What this task involves
Go line by line through the records below. Copy whichever lines contain the string "dependencies".

####################

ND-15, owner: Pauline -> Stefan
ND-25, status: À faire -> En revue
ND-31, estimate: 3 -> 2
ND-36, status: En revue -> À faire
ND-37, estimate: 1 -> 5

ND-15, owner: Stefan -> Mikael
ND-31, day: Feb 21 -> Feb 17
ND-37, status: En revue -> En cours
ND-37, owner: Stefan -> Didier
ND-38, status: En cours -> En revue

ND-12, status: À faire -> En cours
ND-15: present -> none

####################

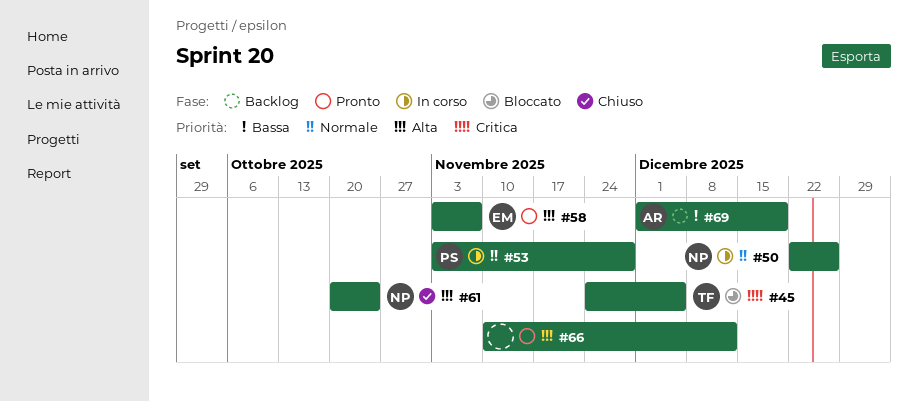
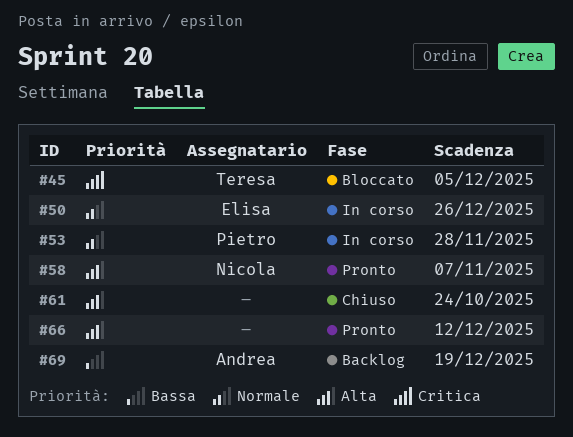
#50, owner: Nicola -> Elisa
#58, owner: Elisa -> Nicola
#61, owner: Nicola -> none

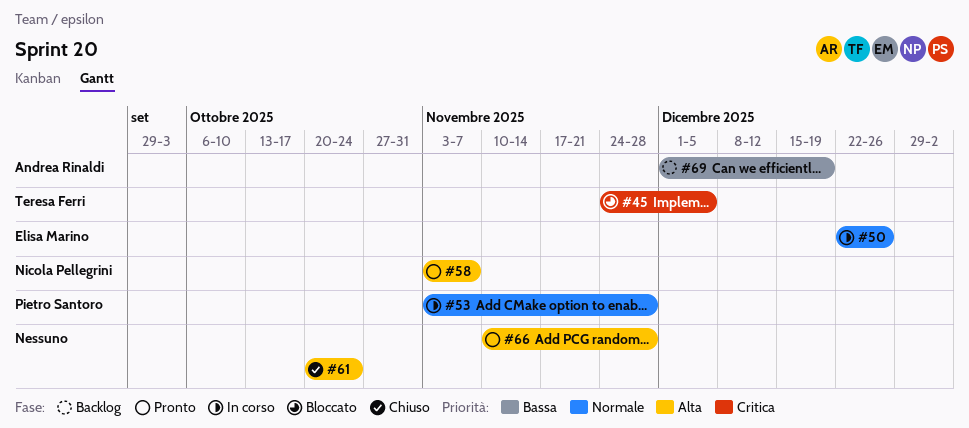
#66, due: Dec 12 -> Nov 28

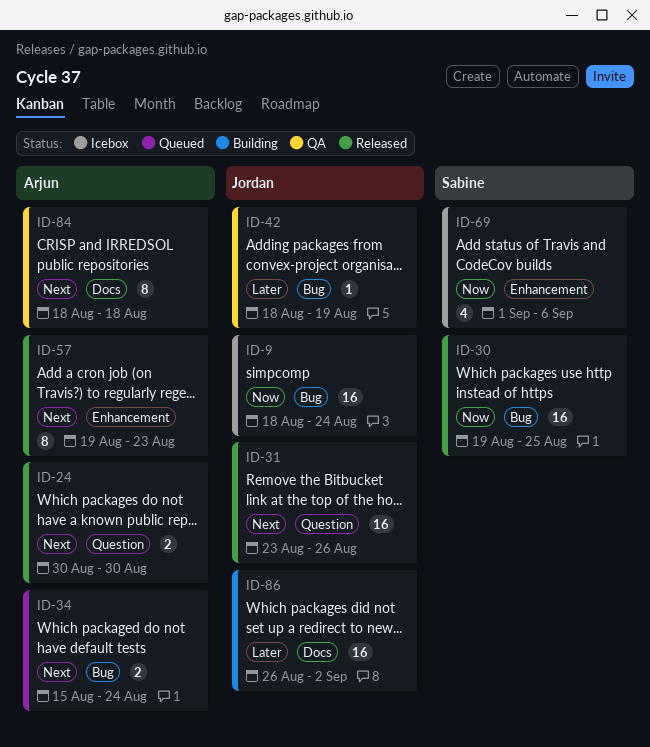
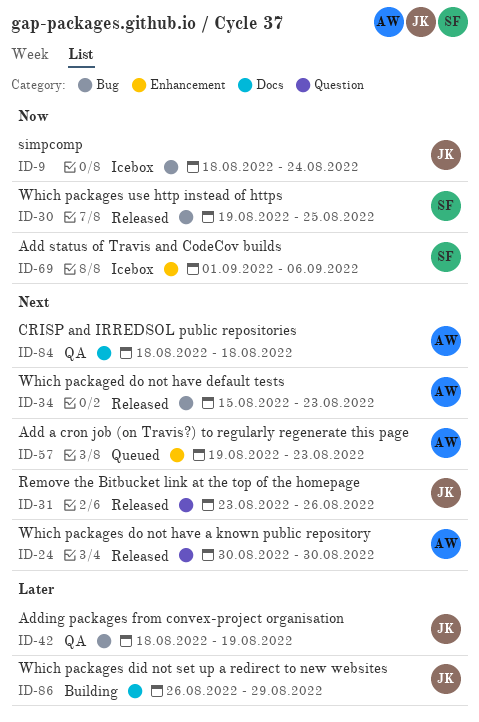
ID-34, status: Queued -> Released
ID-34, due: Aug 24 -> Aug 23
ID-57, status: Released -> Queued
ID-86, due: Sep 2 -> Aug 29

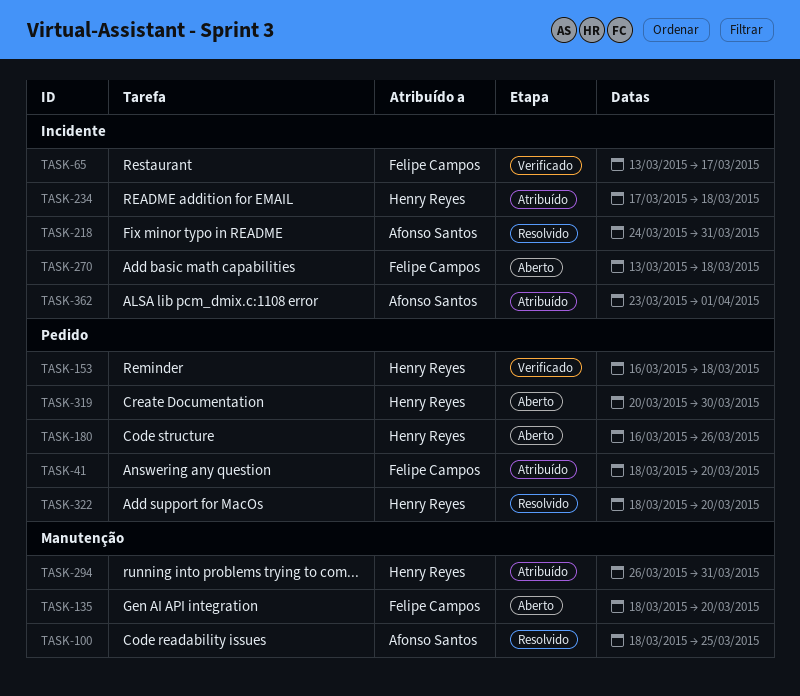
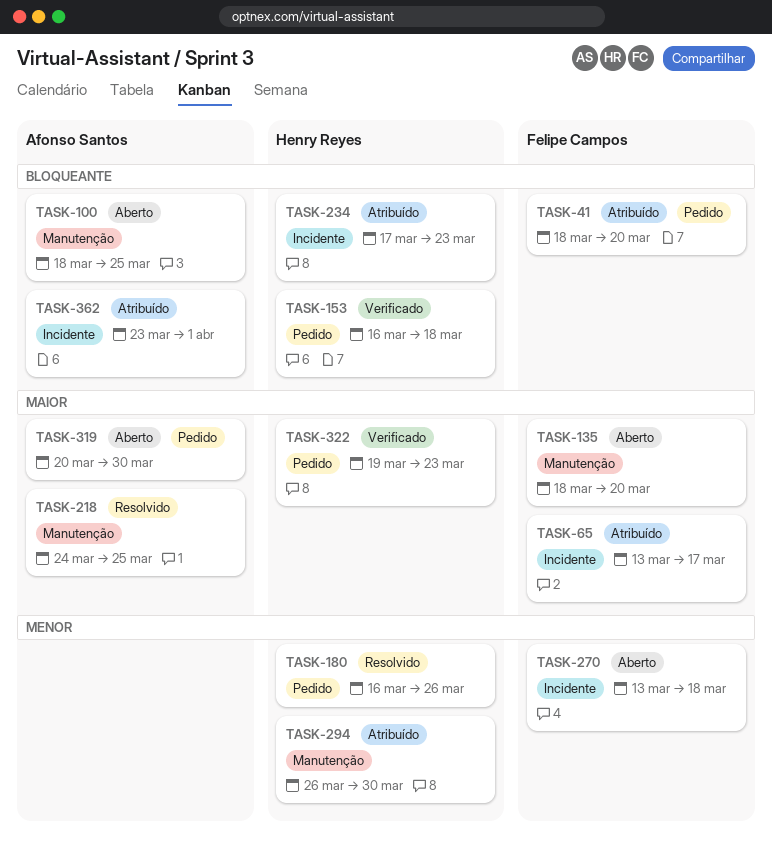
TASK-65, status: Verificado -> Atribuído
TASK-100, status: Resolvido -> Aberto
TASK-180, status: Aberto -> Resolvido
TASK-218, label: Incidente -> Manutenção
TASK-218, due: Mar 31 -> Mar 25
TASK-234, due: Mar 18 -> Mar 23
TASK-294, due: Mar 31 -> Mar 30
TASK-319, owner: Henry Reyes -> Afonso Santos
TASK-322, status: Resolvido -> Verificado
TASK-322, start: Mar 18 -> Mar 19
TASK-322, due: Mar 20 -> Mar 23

####################

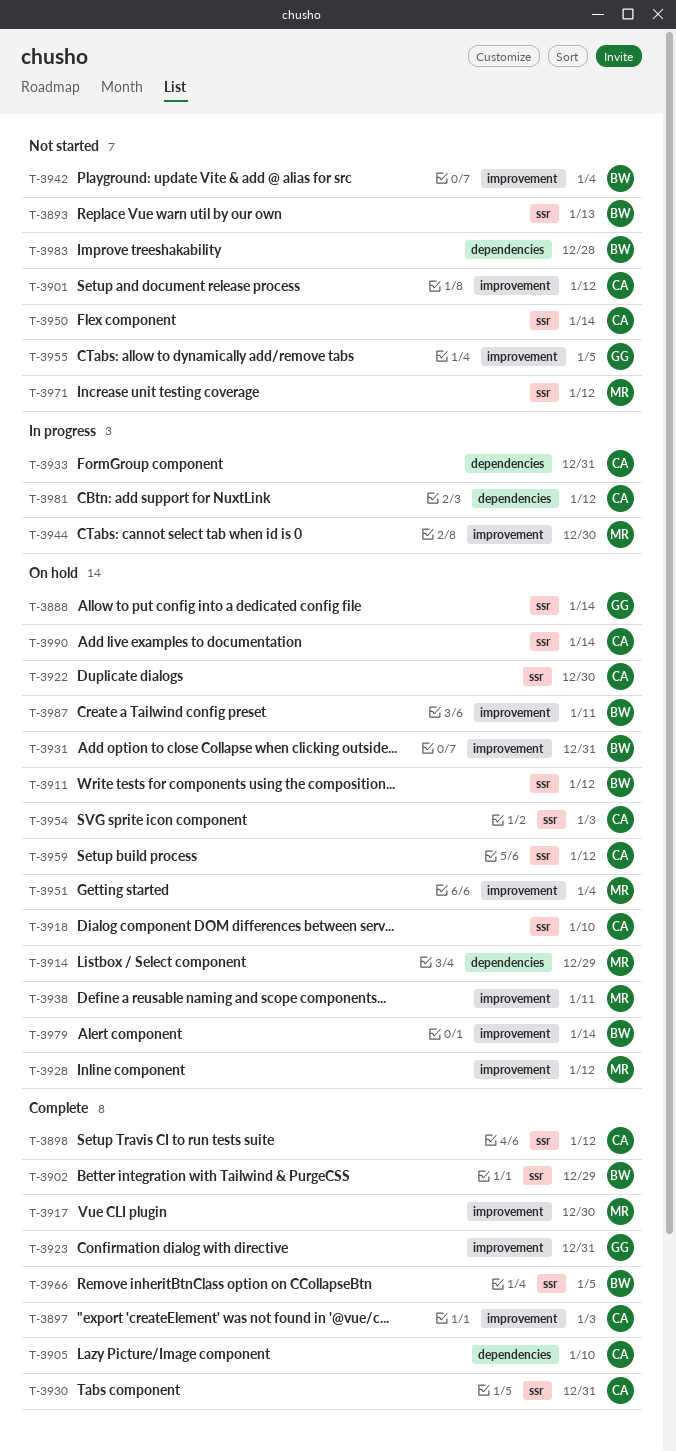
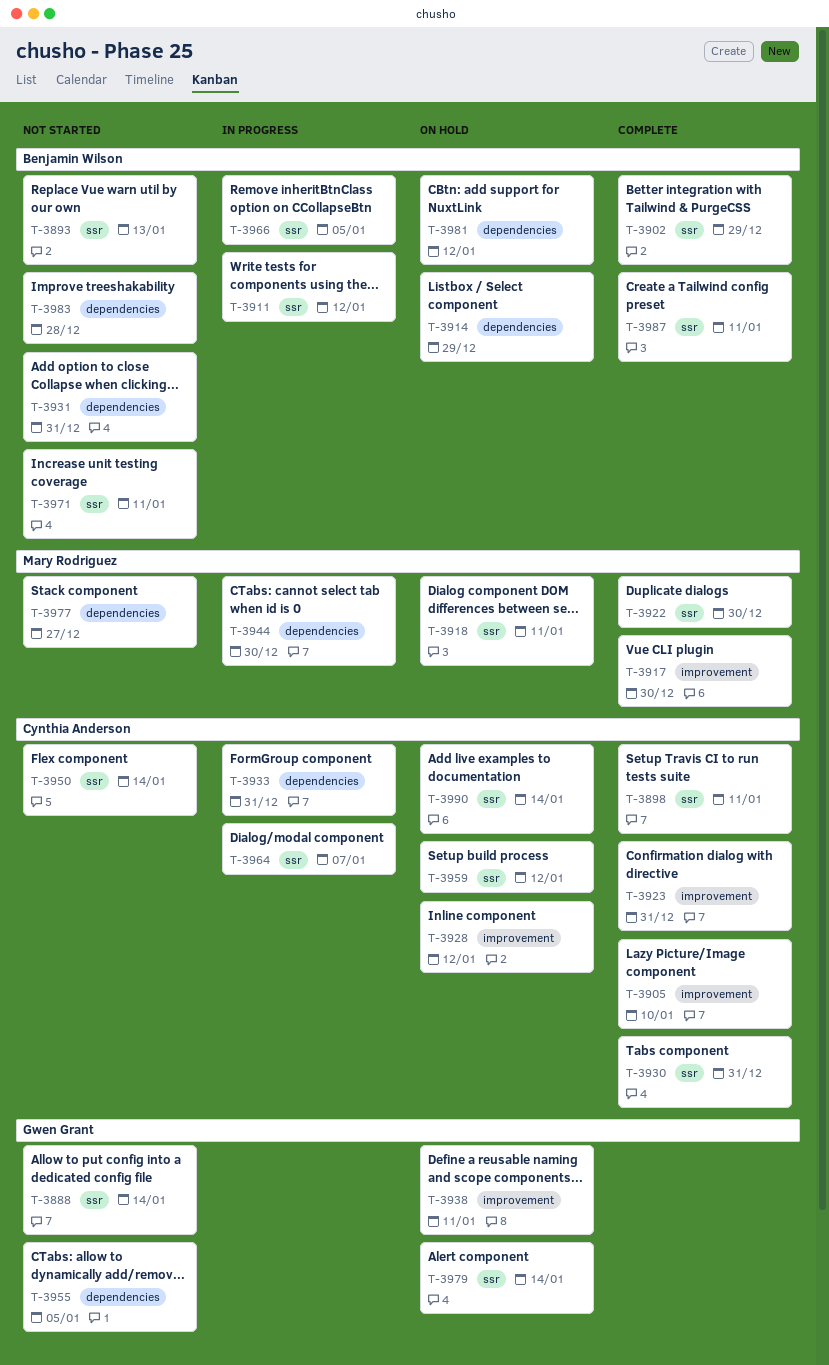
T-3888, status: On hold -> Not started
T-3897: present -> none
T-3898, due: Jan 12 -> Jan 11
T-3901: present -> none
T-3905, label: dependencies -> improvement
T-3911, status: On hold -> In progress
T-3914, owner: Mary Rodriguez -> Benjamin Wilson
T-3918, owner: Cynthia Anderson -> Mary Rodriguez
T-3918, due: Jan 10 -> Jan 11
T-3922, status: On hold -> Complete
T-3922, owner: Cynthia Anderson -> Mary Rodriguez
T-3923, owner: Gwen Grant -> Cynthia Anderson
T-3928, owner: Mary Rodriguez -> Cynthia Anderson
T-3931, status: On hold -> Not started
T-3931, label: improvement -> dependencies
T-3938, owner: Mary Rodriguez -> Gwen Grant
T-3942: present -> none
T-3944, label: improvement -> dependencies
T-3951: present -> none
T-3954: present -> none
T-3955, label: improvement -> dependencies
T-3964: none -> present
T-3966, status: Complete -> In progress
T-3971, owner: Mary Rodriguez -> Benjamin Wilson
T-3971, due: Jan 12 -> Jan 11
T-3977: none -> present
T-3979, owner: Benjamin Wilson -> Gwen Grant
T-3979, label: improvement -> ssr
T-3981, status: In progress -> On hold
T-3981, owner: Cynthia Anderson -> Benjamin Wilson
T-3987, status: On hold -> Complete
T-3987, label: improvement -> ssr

####################

Final answer
T-3905, label: dependencies -> improvement
T-3931, label: improvement -> dependencies
T-3944, label: improvement -> dependencies
T-3955, label: improvement -> dependencies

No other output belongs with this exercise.